Keep the pictures out of the copy and print all the entries below exactly.

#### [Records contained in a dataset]
═══
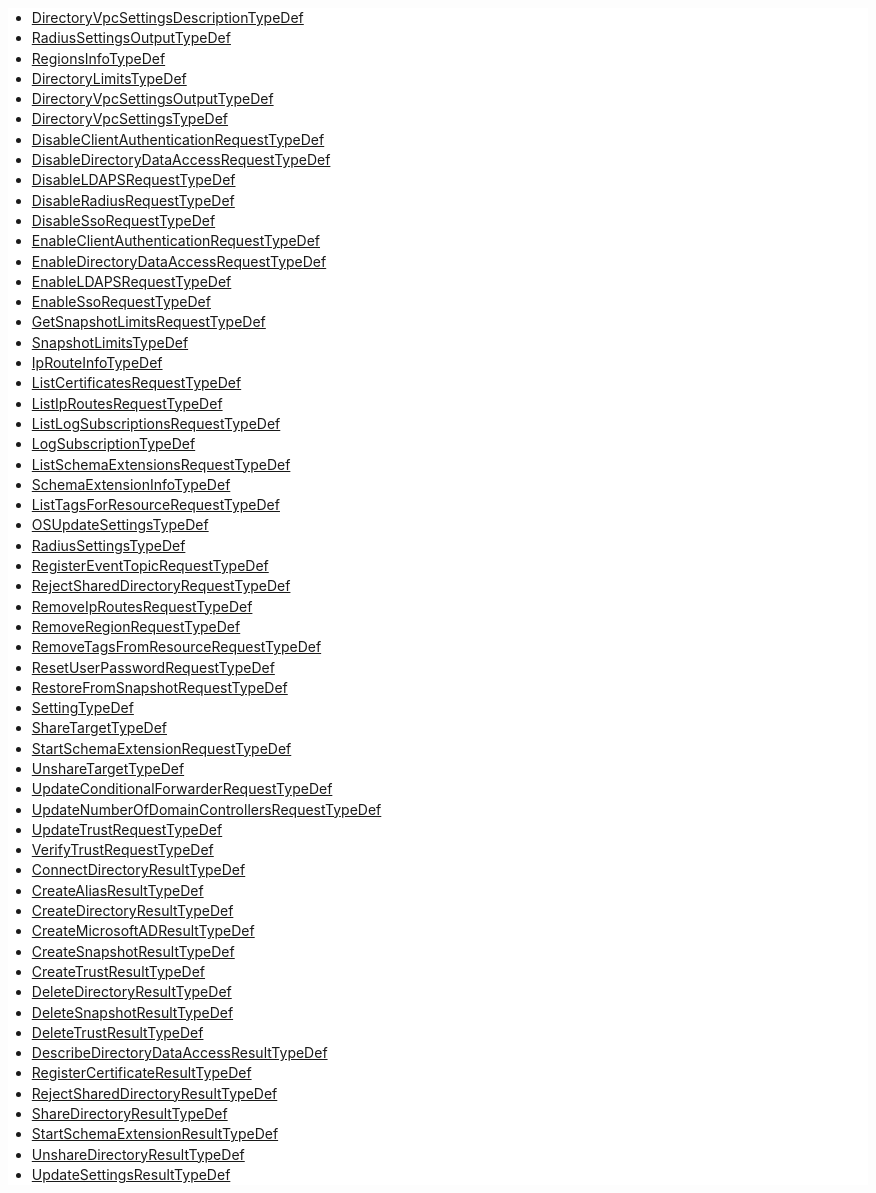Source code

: - [DirectoryVpcSettingsDescriptionTypeDef](./type_defs.md#directoryvpcsettingsdescriptiontypedef)
- [RadiusSettingsOutputTypeDef](./type_defs.md#radiussettingsoutputtypedef)
- [RegionsInfoTypeDef](./type_defs.md#regionsinfotypedef)
- [DirectoryLimitsTypeDef](./type_defs.md#directorylimitstypedef)
- [DirectoryVpcSettingsOutputTypeDef](./type_defs.md#directoryvpcsettingsoutputtypedef)
- [DirectoryVpcSettingsTypeDef](./type_defs.md#directoryvpcsettingstypedef)
- [DisableClientAuthenticationRequestTypeDef](./type_defs.md#disableclientauthenticationrequesttypedef)
- [DisableDirectoryDataAccessRequestTypeDef](./type_defs.md#disabledirectorydataaccessrequesttypedef)
- [DisableLDAPSRequestTypeDef](./type_defs.md#disableldapsrequesttypedef)
- [DisableRadiusRequestTypeDef](./type_defs.md#disableradiusrequesttypedef)
- [DisableSsoRequestTypeDef](./type_defs.md#disablessorequesttypedef)
- [EnableClientAuthenticationRequestTypeDef](./type_defs.md#enableclientauthenticationrequesttypedef)
- [EnableDirectoryDataAccessRequestTypeDef](./type_defs.md#enabledirectorydataaccessrequesttypedef)
- [EnableLDAPSRequestTypeDef](./type_defs.md#enableldapsrequesttypedef)
- [EnableSsoRequestTypeDef](./type_defs.md#enablessorequesttypedef)
- [GetSnapshotLimitsRequestTypeDef](./type_defs.md#getsnapshotlimitsrequesttypedef)
- [SnapshotLimitsTypeDef](./type_defs.md#snapshotlimitstypedef)
- [IpRouteInfoTypeDef](./type_defs.md#iprouteinfotypedef)
- [ListCertificatesRequestTypeDef](./type_defs.md#listcertificatesrequesttypedef)
- [ListIpRoutesRequestTypeDef](./type_defs.md#listiproutesrequesttypedef)
- [ListLogSubscriptionsRequestTypeDef](./type_defs.md#listlogsubscriptionsrequesttypedef)
- [LogSubscriptionTypeDef](./type_defs.md#logsubscriptiontypedef)
- [ListSchemaExtensionsRequestTypeDef](./type_defs.md#listschemaextensionsrequesttypedef)
- [SchemaExtensionInfoTypeDef](./type_defs.md#schemaextensioninfotypedef)
- [ListTagsForResourceRequestTypeDef](./type_defs.md#listtagsforresourcerequesttypedef)
- [OSUpdateSettingsTypeDef](./type_defs.md#osupdatesettingstypedef)
- [RadiusSettingsTypeDef](./type_defs.md#radiussettingstypedef)
- [RegisterEventTopicRequestTypeDef](./type_defs.md#registereventtopicrequesttypedef)
- [RejectSharedDirectoryRequestTypeDef](./type_defs.md#rejectshareddirectoryrequesttypedef)
- [RemoveIpRoutesRequestTypeDef](./type_defs.md#removeiproutesrequesttypedef)
- [RemoveRegionRequestTypeDef](./type_defs.md#removeregionrequesttypedef)
- [RemoveTagsFromResourceRequestTypeDef](./type_defs.md#removetagsfromresourcerequesttypedef)
- [ResetUserPasswordRequestTypeDef](./type_defs.md#resetuserpasswordrequesttypedef)
- [RestoreFromSnapshotRequestTypeDef](./type_defs.md#restorefromsnapshotrequesttypedef)
- [SettingTypeDef](./type_defs.md#settingtypedef)
- [ShareTargetTypeDef](./type_defs.md#sharetargettypedef)
- [StartSchemaExtensionRequestTypeDef](./type_defs.md#startschemaextensionrequesttypedef)
- [UnshareTargetTypeDef](./type_defs.md#unsharetargettypedef)
- [UpdateConditionalForwarderRequestTypeDef](./type_defs.md#updateconditionalforwarderrequesttypedef)
- [UpdateNumberOfDomainControllersRequestTypeDef](./type_defs.md#updatenumberofdomaincontrollersrequesttypedef)
- [UpdateTrustRequestTypeDef](./type_defs.md#updatetrustrequesttypedef)
- [VerifyTrustRequestTypeDef](./type_defs.md#verifytrustrequesttypedef)
- [ConnectDirectoryResultTypeDef](./type_defs.md#connectdirectoryresulttypedef)
- [CreateAliasResultTypeDef](./type_defs.md#createaliasresulttypedef)
- [CreateDirectoryResultTypeDef](./type_defs.md#createdirectoryresulttypedef)
- [CreateMicrosoftADResultTypeDef](./type_defs.md#createmicrosoftadresulttypedef)
- [CreateSnapshotResultTypeDef](./type_defs.md#createsnapshotresulttypedef)
- [CreateTrustResultTypeDef](./type_defs.md#createtrustresulttypedef)
- [DeleteDirectoryResultTypeDef](./type_defs.md#deletedirectoryresulttypedef)
- [DeleteSnapshotResultTypeDef](./type_defs.md#deletesnapshotresulttypedef)
- [DeleteTrustResultTypeDef](./type_defs.md#deletetrustresulttypedef)
- [DescribeDirectoryDataAccessResultTypeDef](./type_defs.md#describedirectorydataaccessresulttypedef)
- [RegisterCertificateResultTypeDef](./type_defs.md#registercertificateresulttypedef)
- [RejectSharedDirectoryResultTypeDef](./type_defs.md#rejectshareddirectoryresulttypedef)
- [ShareDirectoryResultTypeDef](./type_defs.md#sharedirectoryresulttypedef)
- [StartSchemaExtensionResultTypeDef](./type_defs.md#startschemaextensionresulttypedef)
- [UnshareDirectoryResultTypeDef](./type_defs.md#unsharedirectoryresulttypedef)
- [UpdateSettingsResultTypeDef](./type_defs.md#updatesettingsresulttypedef)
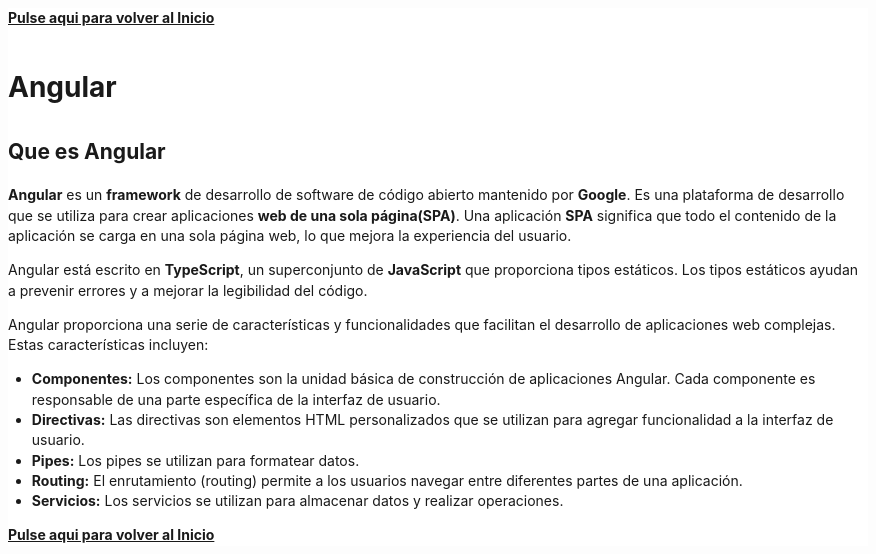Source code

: **[Pulse aqui para volver al Inicio](#introducción)**

# Angular

## Que es Angular

**Angular** es un **framework** de desarrollo de software de código abierto mantenido por **Google**. Es una plataforma de desarrollo que se utiliza para crear aplicaciones **web de una sola página(SPA)**. Una aplicación **SPA** significa que todo el contenido de la aplicación se carga en una sola página web, lo que mejora la experiencia del usuario.

Angular está escrito en **TypeScript**, un superconjunto de **JavaScript** que proporciona tipos estáticos. Los tipos estáticos ayudan a prevenir errores y a mejorar la legibilidad del código.

Angular proporciona una serie de características y funcionalidades que facilitan el desarrollo de aplicaciones web complejas. Estas características incluyen:

- **Componentes:**  Los componentes son la unidad básica de construcción de aplicaciones Angular. Cada componente es responsable de una parte específica de la interfaz de usuario.
- **Directivas:** Las directivas son elementos HTML personalizados que se utilizan para agregar funcionalidad a la interfaz de usuario.
- **Pipes:** Los pipes se utilizan para formatear datos.
- **Routing:** El enrutamiento (routing) permite a los usuarios navegar entre diferentes partes de una aplicación.
- **Servicios:** Los servicios se utilizan para almacenar datos y realizar operaciones.

**[Pulse aqui para volver al Inicio](#introducción)**




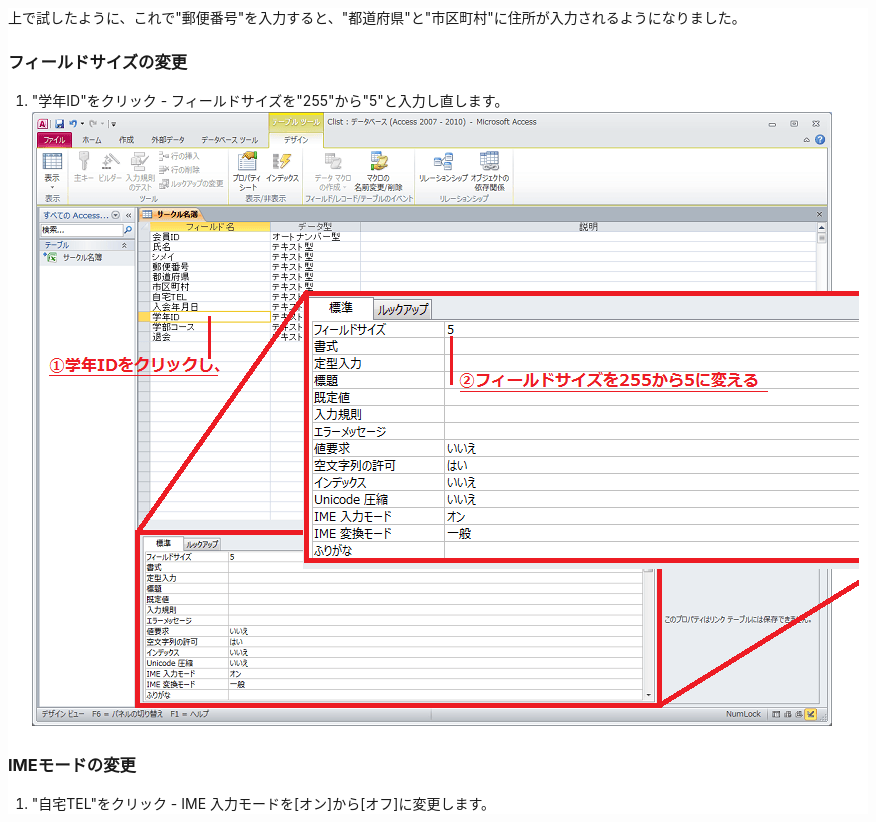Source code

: 上で試したように、これで"郵便番号"を入力すると、"都道府県"と"市区町村"に住所が入力されるようになりました。


### フィールドサイズの変更

1. "学年ID"をクリック - フィールドサイズを"255"から"5"と入力し直します。
![](./pic/fieldsize.png)


### IMEモードの変更

1. "自宅TEL"をクリック - IME 入力モードを[オン]から[オフ]に変更します。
═══
#### [Solution to the exercise]
Source code

: - [DirectoryVpcSettingsDescriptionTypeDef](./type_defs.md#directoryvpcsettingsdescriptiontypedef)
- [RadiusSettingsOutputTypeDef](./type_defs.md#radiussettingsoutputtypedef)
- [RegionsInfoTypeDef](./type_defs.md#regionsinfotypedef)
- [DirectoryLimitsTypeDef](./type_defs.md#directorylimitstypedef)
- [DirectoryVpcSettingsOutputTypeDef](./type_defs.md#directoryvpcsettingsoutputtypedef)
- [DirectoryVpcSettingsTypeDef](./type_defs.md#directoryvpcsettingstypedef)
- [DisableClientAuthenticationRequestTypeDef](./type_defs.md#disableclientauthenticationrequesttypedef)
- [DisableDirectoryDataAccessRequestTypeDef](./type_defs.md#disabledirectorydataaccessrequesttypedef)
- [DisableLDAPSRequestTypeDef](./type_defs.md#disableldapsrequesttypedef)
- [DisableRadiusRequestTypeDef](./type_defs.md#disableradiusrequesttypedef)
- [DisableSsoRequestTypeDef](./type_defs.md#disablessorequesttypedef)
- [EnableClientAuthenticationRequestTypeDef](./type_defs.md#enableclientauthenticationrequesttypedef)
- [EnableDirectoryDataAccessRequestTypeDef](./type_defs.md#enabledirectorydataaccessrequesttypedef)
- [EnableLDAPSRequestTypeDef](./type_defs.md#enableldapsrequesttypedef)
- [EnableSsoRequestTypeDef](./type_defs.md#enablessorequesttypedef)
- [GetSnapshotLimitsRequestTypeDef](./type_defs.md#getsnapshotlimitsrequesttypedef)
- [SnapshotLimitsTypeDef](./type_defs.md#snapshotlimitstypedef)
- [IpRouteInfoTypeDef](./type_defs.md#iprouteinfotypedef)
- [ListCertificatesRequestTypeDef](./type_defs.md#listcertificatesrequesttypedef)
- [ListIpRoutesRequestTypeDef](./type_defs.md#listiproutesrequesttypedef)
- [ListLogSubscriptionsRequestTypeDef](./type_defs.md#listlogsubscriptionsrequesttypedef)
- [LogSubscriptionTypeDef](./type_defs.md#logsubscriptiontypedef)
- [ListSchemaExtensionsRequestTypeDef](./type_defs.md#listschemaextensionsrequesttypedef)
- [SchemaExtensionInfoTypeDef](./type_defs.md#schemaextensioninfotypedef)
- [ListTagsForResourceRequestTypeDef](./type_defs.md#listtagsforresourcerequesttypedef)
- [OSUpdateSettingsTypeDef](./type_defs.md#osupdatesettingstypedef)
- [RadiusSettingsTypeDef](./type_defs.md#radiussettingstypedef)
- [RegisterEventTopicRequestTypeDef](./type_defs.md#registereventtopicrequesttypedef)
- [RejectSharedDirectoryRequestTypeDef](./type_defs.md#rejectshareddirectoryrequesttypedef)
- [RemoveIpRoutesRequestTypeDef](./type_defs.md#removeiproutesrequesttypedef)
- [RemoveRegionRequestTypeDef](./type_defs.md#removeregionrequesttypedef)
- [RemoveTagsFromResourceRequestTypeDef](./type_defs.md#removetagsfromresourcerequesttypedef)
- [ResetUserPasswordRequestTypeDef](./type_defs.md#resetuserpasswordrequesttypedef)
- [RestoreFromSnapshotRequestTypeDef](./type_defs.md#restorefromsnapshotrequesttypedef)
- [SettingTypeDef](./type_defs.md#settingtypedef)
- [ShareTargetTypeDef](./type_defs.md#sharetargettypedef)
- [StartSchemaExtensionRequestTypeDef](./type_defs.md#startschemaextensionrequesttypedef)
- [UnshareTargetTypeDef](./type_defs.md#unsharetargettypedef)
- [UpdateConditionalForwarderRequestTypeDef](./type_defs.md#updateconditionalforwarderrequesttypedef)
- [UpdateNumberOfDomainControllersRequestTypeDef](./type_defs.md#updatenumberofdomaincontrollersrequesttypedef)
- [UpdateTrustRequestTypeDef](./type_defs.md#updatetrustrequesttypedef)
- [VerifyTrustRequestTypeDef](./type_defs.md#verifytrustrequesttypedef)
- [ConnectDirectoryResultTypeDef](./type_defs.md#connectdirectoryresulttypedef)
- [CreateAliasResultTypeDef](./type_defs.md#createaliasresulttypedef)
- [CreateDirectoryResultTypeDef](./type_defs.md#createdirectoryresulttypedef)
- [CreateMicrosoftADResultTypeDef](./type_defs.md#createmicrosoftadresulttypedef)
- [CreateSnapshotResultTypeDef](./type_defs.md#createsnapshotresulttypedef)
- [CreateTrustResultTypeDef](./type_defs.md#createtrustresulttypedef)
- [DeleteDirectoryResultTypeDef](./type_defs.md#deletedirectoryresulttypedef)
- [DeleteSnapshotResultTypeDef](./type_defs.md#deletesnapshotresulttypedef)
- [DeleteTrustResultTypeDef](./type_defs.md#deletetrustresulttypedef)
- [DescribeDirectoryDataAccessResultTypeDef](./type_defs.md#describedirectorydataaccessresulttypedef)
- [RegisterCertificateResultTypeDef](./type_defs.md#registercertificateresulttypedef)
- [RejectSharedDirectoryResultTypeDef](./type_defs.md#rejectshareddirectoryresulttypedef)
- [ShareDirectoryResultTypeDef](./type_defs.md#sharedirectoryresulttypedef)
- [StartSchemaExtensionResultTypeDef](./type_defs.md#startschemaextensionresulttypedef)
- [UnshareDirectoryResultTypeDef](./type_defs.md#unsharedirectoryresulttypedef)
- [UpdateSettingsResultTypeDef](./type_defs.md#updatesettingsresulttypedef)
Source code

: **[Pulse aqui para volver al Inicio](#introducción)**

# Angular

## Que es Angular

**Angular** es un **framework** de desarrollo de software de código abierto mantenido por **Google**. Es una plataforma de desarrollo que se utiliza para crear aplicaciones **web de una sola página(SPA)**. Una aplicación **SPA** significa que todo el contenido de la aplicación se carga en una sola página web, lo que mejora la experiencia del usuario.

Angular está escrito en **TypeScript**, un superconjunto de **JavaScript** que proporciona tipos estáticos. Los tipos estáticos ayudan a prevenir errores y a mejorar la legibilidad del código.

Angular proporciona una serie de características y funcionalidades que facilitan el desarrollo de aplicaciones web complejas. Estas características incluyen:

- **Componentes:**  Los componentes son la unidad básica de construcción de aplicaciones Angular. Cada componente es responsable de una parte específica de la interfaz de usuario.
- **Directivas:** Las directivas son elementos HTML personalizados que se utilizan para agregar funcionalidad a la interfaz de usuario.
- **Pipes:** Los pipes se utilizan para formatear datos.
- **Routing:** El enrutamiento (routing) permite a los usuarios navegar entre diferentes partes de una aplicación.
- **Servicios:** Los servicios se utilizan para almacenar datos y realizar operaciones.

**[Pulse aqui para volver al Inicio](#introducción)**




Source code

: 上で試したように、これで"郵便番号"を入力すると、"都道府県"と"市区町村"に住所が入力されるようになりました。


### フィールドサイズの変更

1. "学年ID"をクリック - フィールドサイズを"255"から"5"と入力し直します。
![](./pic/fieldsize.png)


### IMEモードの変更

1. "自宅TEL"をクリック - IME 入力モードを[オン]から[オフ]に変更します。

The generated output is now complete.